[Stored data from a collection]
****************

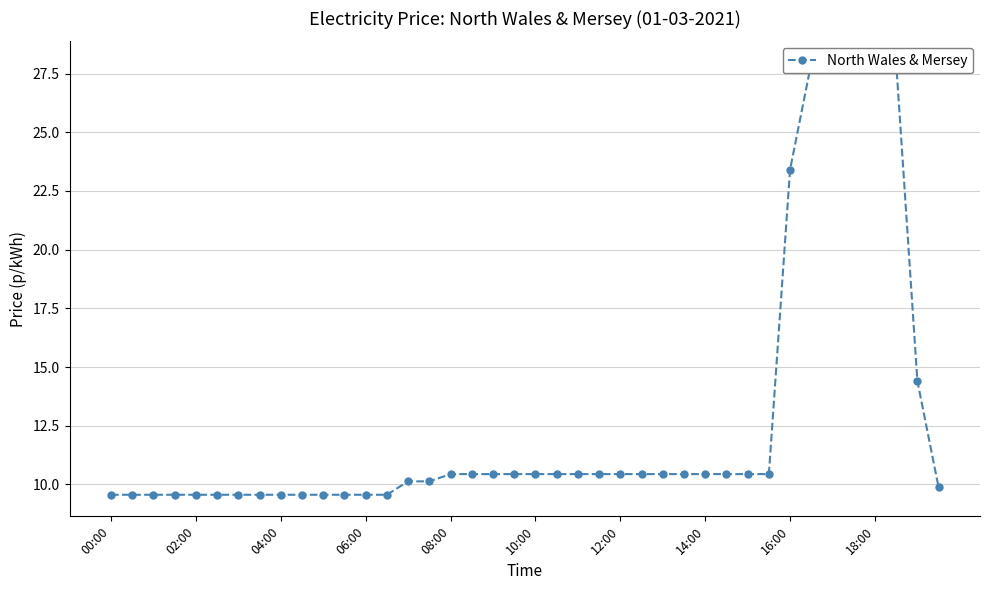

What is the smallest value displayed?

9.6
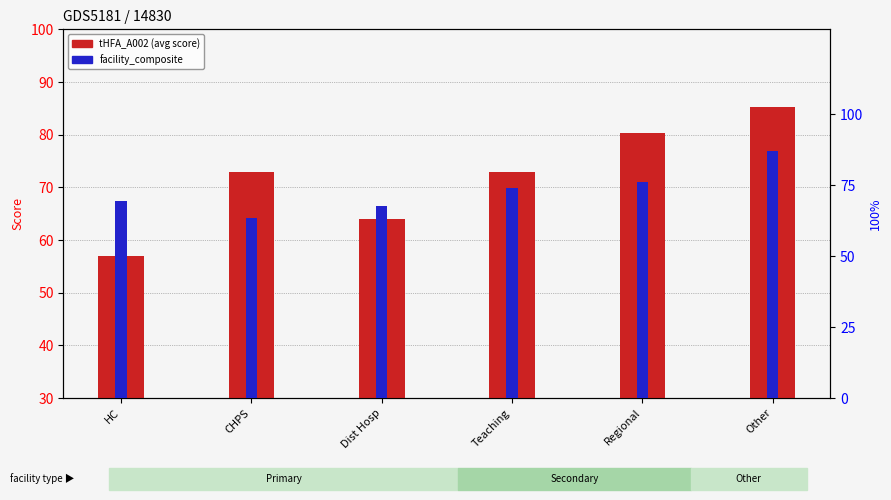

Does the chart contain any negative values?

No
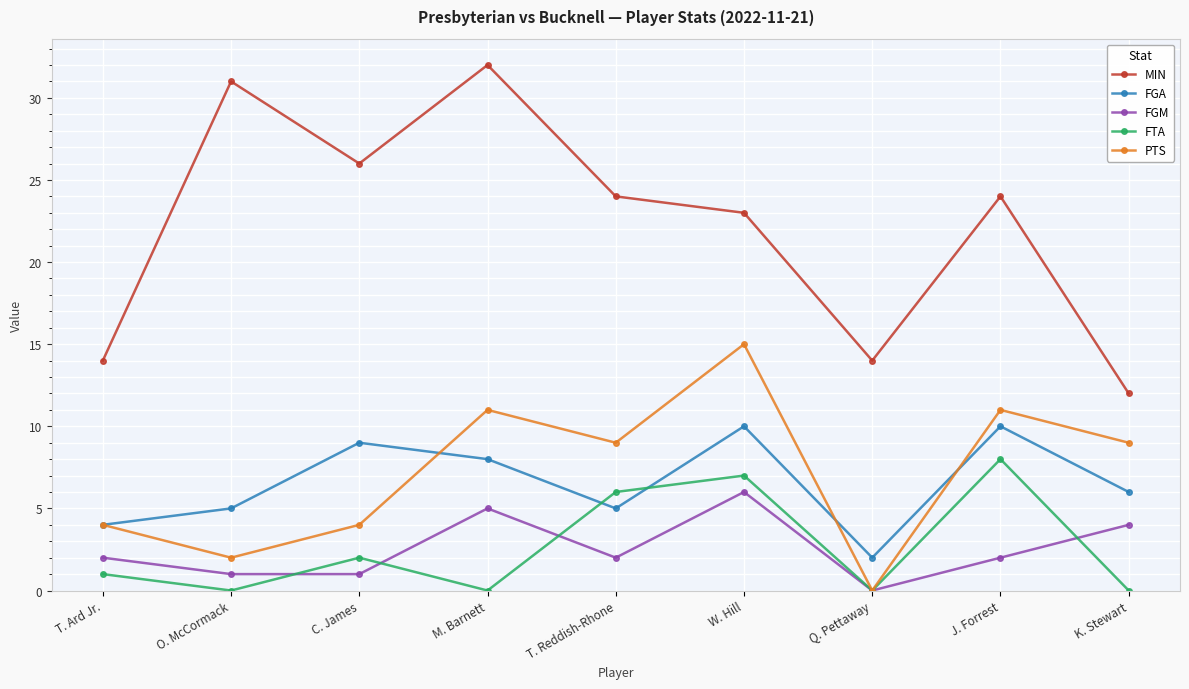

What is the lowest value of the MIN series?

12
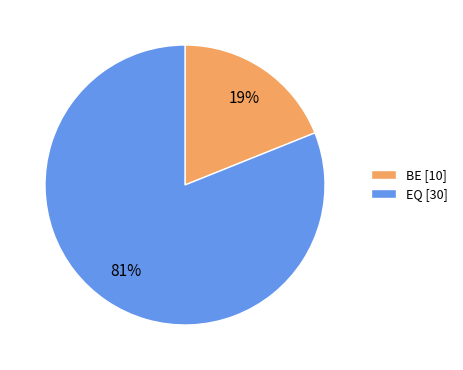

Which category has the smallest portion of the pie?

BE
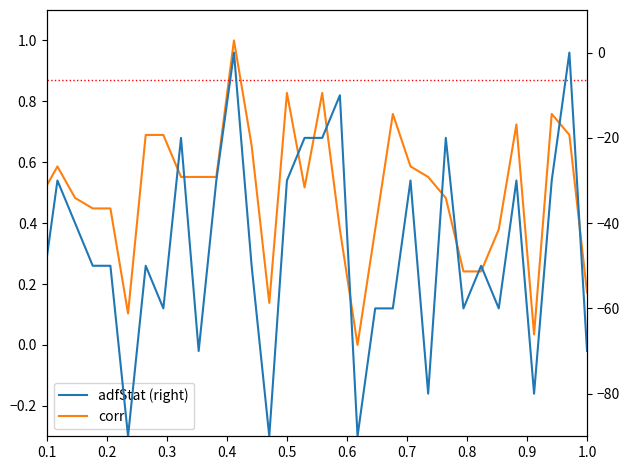

What are all the series names shown in the legend?

corr, adfStat (right)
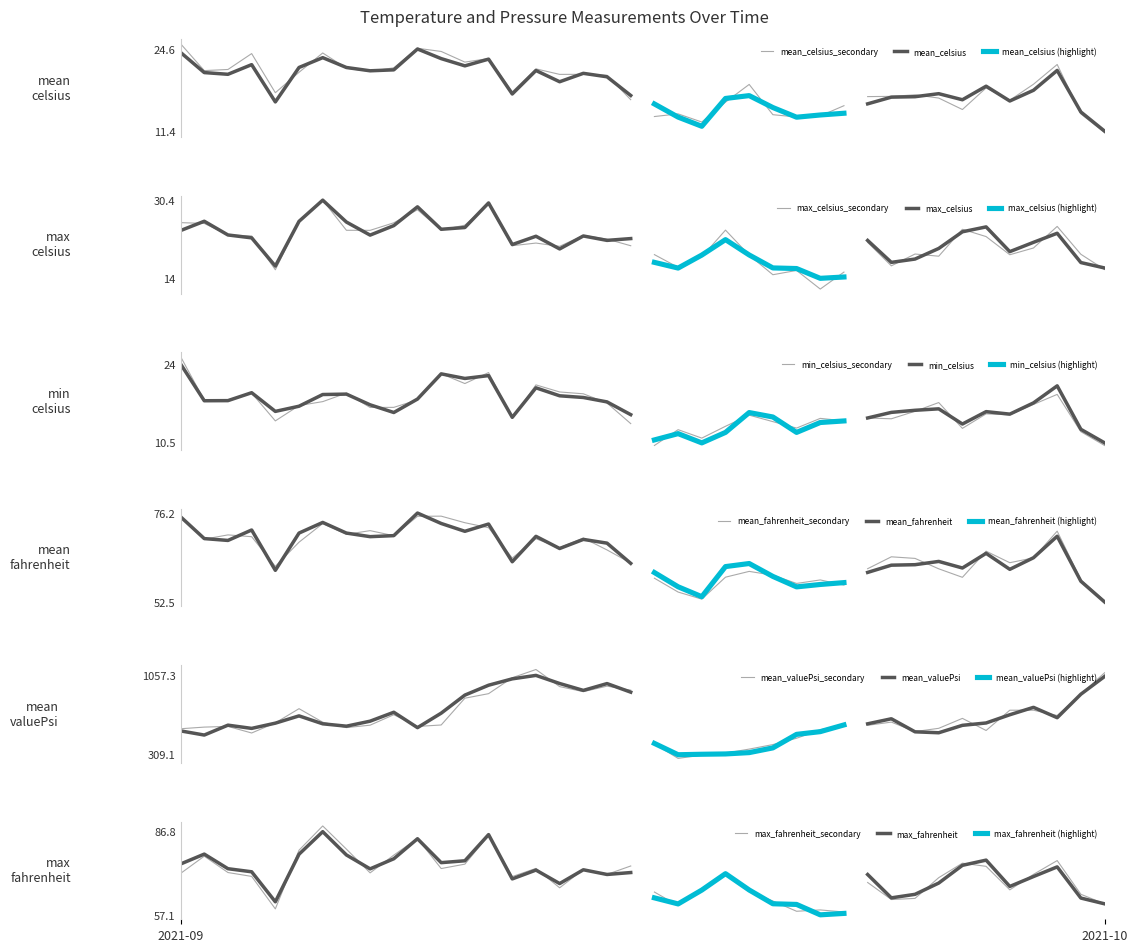

How many interior local valleys does the max_celsius series have?

10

****************

Format the text of the data as a JSON list of strings with one string per line, leaving out blank lines and the pictures.

RESULT OF THIS EXERCISE:
[
  "What is the smallest value displayed?",
  "9.6",
  "Does the chart contain any negative values?",
  "No",
  "What is the lowest value of the MIN series?",
  "12",
  "Which category has the smallest portion of the pie?",
  "BE",
  "What are all the series names shown in the legend?",
  "corr, adfStat (right)",
  "How many interior local valleys does the max_celsius series have?",
  "10"
]